• _PROBLEM_:
Without the pictures, reproduce the entries below exactly.
== WORKING DATA ==
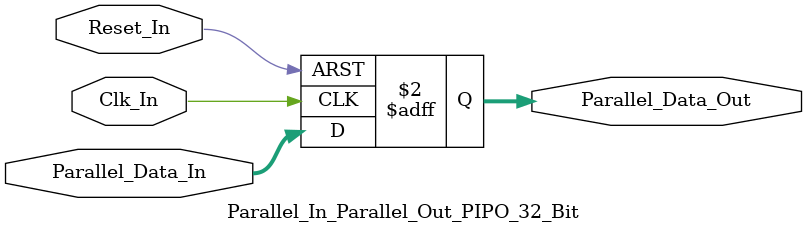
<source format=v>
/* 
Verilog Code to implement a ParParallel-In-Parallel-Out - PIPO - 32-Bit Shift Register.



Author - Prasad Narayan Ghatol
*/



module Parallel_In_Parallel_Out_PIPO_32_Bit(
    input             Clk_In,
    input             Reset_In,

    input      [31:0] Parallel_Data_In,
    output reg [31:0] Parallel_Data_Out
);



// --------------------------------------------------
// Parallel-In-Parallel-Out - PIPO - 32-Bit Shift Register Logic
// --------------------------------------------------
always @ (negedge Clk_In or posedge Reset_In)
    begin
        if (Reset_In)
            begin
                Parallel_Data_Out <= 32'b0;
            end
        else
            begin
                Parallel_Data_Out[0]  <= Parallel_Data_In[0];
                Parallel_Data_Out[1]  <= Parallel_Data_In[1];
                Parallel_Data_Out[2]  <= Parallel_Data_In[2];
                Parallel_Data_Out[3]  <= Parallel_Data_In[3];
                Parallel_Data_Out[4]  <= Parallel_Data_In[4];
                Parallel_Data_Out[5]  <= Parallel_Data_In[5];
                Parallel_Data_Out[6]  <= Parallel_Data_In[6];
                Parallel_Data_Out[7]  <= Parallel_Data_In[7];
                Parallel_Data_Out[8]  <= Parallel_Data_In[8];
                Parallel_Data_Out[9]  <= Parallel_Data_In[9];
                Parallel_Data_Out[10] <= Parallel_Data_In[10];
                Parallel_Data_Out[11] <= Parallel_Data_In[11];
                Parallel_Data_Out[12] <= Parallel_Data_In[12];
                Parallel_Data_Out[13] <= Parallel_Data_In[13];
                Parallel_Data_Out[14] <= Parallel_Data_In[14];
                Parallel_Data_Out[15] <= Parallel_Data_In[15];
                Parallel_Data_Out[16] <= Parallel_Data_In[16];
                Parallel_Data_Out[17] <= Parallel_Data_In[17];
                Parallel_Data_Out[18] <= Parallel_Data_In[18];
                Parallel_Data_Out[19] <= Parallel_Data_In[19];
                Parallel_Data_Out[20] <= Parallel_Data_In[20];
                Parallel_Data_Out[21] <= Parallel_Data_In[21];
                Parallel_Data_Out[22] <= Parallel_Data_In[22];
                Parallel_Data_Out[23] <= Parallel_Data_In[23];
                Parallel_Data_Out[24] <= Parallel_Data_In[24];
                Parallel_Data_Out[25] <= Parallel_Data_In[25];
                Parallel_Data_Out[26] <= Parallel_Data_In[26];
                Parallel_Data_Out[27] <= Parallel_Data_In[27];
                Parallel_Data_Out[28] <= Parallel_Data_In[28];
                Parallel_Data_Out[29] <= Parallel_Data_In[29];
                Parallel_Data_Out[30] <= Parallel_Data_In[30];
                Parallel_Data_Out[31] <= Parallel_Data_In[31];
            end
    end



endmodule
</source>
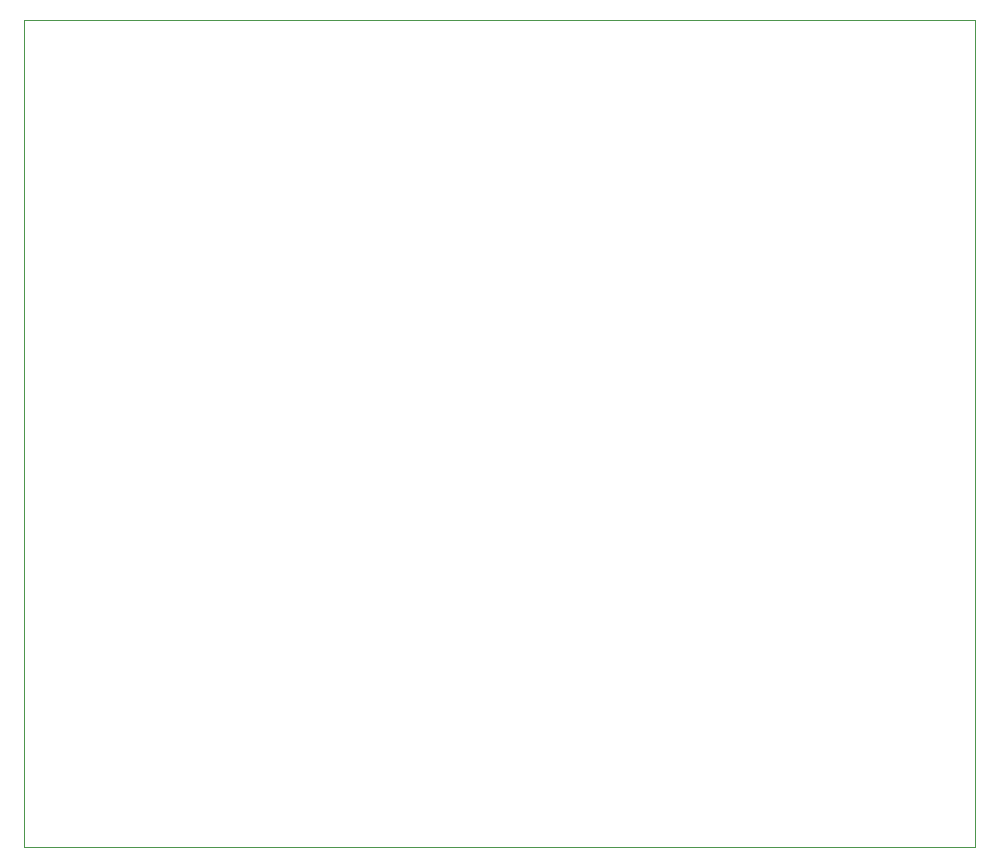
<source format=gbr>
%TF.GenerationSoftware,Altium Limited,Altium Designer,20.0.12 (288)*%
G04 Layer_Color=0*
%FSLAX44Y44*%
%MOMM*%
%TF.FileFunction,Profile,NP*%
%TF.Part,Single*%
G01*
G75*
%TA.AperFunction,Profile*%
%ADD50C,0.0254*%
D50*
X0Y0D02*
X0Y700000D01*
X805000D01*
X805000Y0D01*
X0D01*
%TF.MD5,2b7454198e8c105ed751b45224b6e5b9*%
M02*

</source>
===
• _EXERCISE OUTPUT_:
<source format=v>
/* 
Verilog Code to implement a ParParallel-In-Parallel-Out - PIPO - 32-Bit Shift Register.



Author - Prasad Narayan Ghatol
*/



module Parallel_In_Parallel_Out_PIPO_32_Bit(
    input             Clk_In,
    input             Reset_In,

    input      [31:0] Parallel_Data_In,
    output reg [31:0] Parallel_Data_Out
);



// --------------------------------------------------
// Parallel-In-Parallel-Out - PIPO - 32-Bit Shift Register Logic
// --------------------------------------------------
always @ (negedge Clk_In or posedge Reset_In)
    begin
        if (Reset_In)
            begin
                Parallel_Data_Out <= 32'b0;
            end
        else
            begin
                Parallel_Data_Out[0]  <= Parallel_Data_In[0];
                Parallel_Data_Out[1]  <= Parallel_Data_In[1];
                Parallel_Data_Out[2]  <= Parallel_Data_In[2];
                Parallel_Data_Out[3]  <= Parallel_Data_In[3];
                Parallel_Data_Out[4]  <= Parallel_Data_In[4];
                Parallel_Data_Out[5]  <= Parallel_Data_In[5];
                Parallel_Data_Out[6]  <= Parallel_Data_In[6];
                Parallel_Data_Out[7]  <= Parallel_Data_In[7];
                Parallel_Data_Out[8]  <= Parallel_Data_In[8];
                Parallel_Data_Out[9]  <= Parallel_Data_In[9];
                Parallel_Data_Out[10] <= Parallel_Data_In[10];
                Parallel_Data_Out[11] <= Parallel_Data_In[11];
                Parallel_Data_Out[12] <= Parallel_Data_In[12];
                Parallel_Data_Out[13] <= Parallel_Data_In[13];
                Parallel_Data_Out[14] <= Parallel_Data_In[14];
                Parallel_Data_Out[15] <= Parallel_Data_In[15];
                Parallel_Data_Out[16] <= Parallel_Data_In[16];
                Parallel_Data_Out[17] <= Parallel_Data_In[17];
                Parallel_Data_Out[18] <= Parallel_Data_In[18];
                Parallel_Data_Out[19] <= Parallel_Data_In[19];
                Parallel_Data_Out[20] <= Parallel_Data_In[20];
                Parallel_Data_Out[21] <= Parallel_Data_In[21];
                Parallel_Data_Out[22] <= Parallel_Data_In[22];
                Parallel_Data_Out[23] <= Parallel_Data_In[23];
                Parallel_Data_Out[24] <= Parallel_Data_In[24];
                Parallel_Data_Out[25] <= Parallel_Data_In[25];
                Parallel_Data_Out[26] <= Parallel_Data_In[26];
                Parallel_Data_Out[27] <= Parallel_Data_In[27];
                Parallel_Data_Out[28] <= Parallel_Data_In[28];
                Parallel_Data_Out[29] <= Parallel_Data_In[29];
                Parallel_Data_Out[30] <= Parallel_Data_In[30];
                Parallel_Data_Out[31] <= Parallel_Data_In[31];
            end
    end



endmodule
</source>
<source format=gbr>
%TF.GenerationSoftware,Altium Limited,Altium Designer,20.0.12 (288)*%
G04 Layer_Color=0*
%FSLAX44Y44*%
%MOMM*%
%TF.FileFunction,Profile,NP*%
%TF.Part,Single*%
G01*
G75*
%TA.AperFunction,Profile*%
%ADD50C,0.0254*%
D50*
X0Y0D02*
X0Y700000D01*
X805000D01*
X805000Y0D01*
X0D01*
%TF.MD5,2b7454198e8c105ed751b45224b6e5b9*%
M02*

</source>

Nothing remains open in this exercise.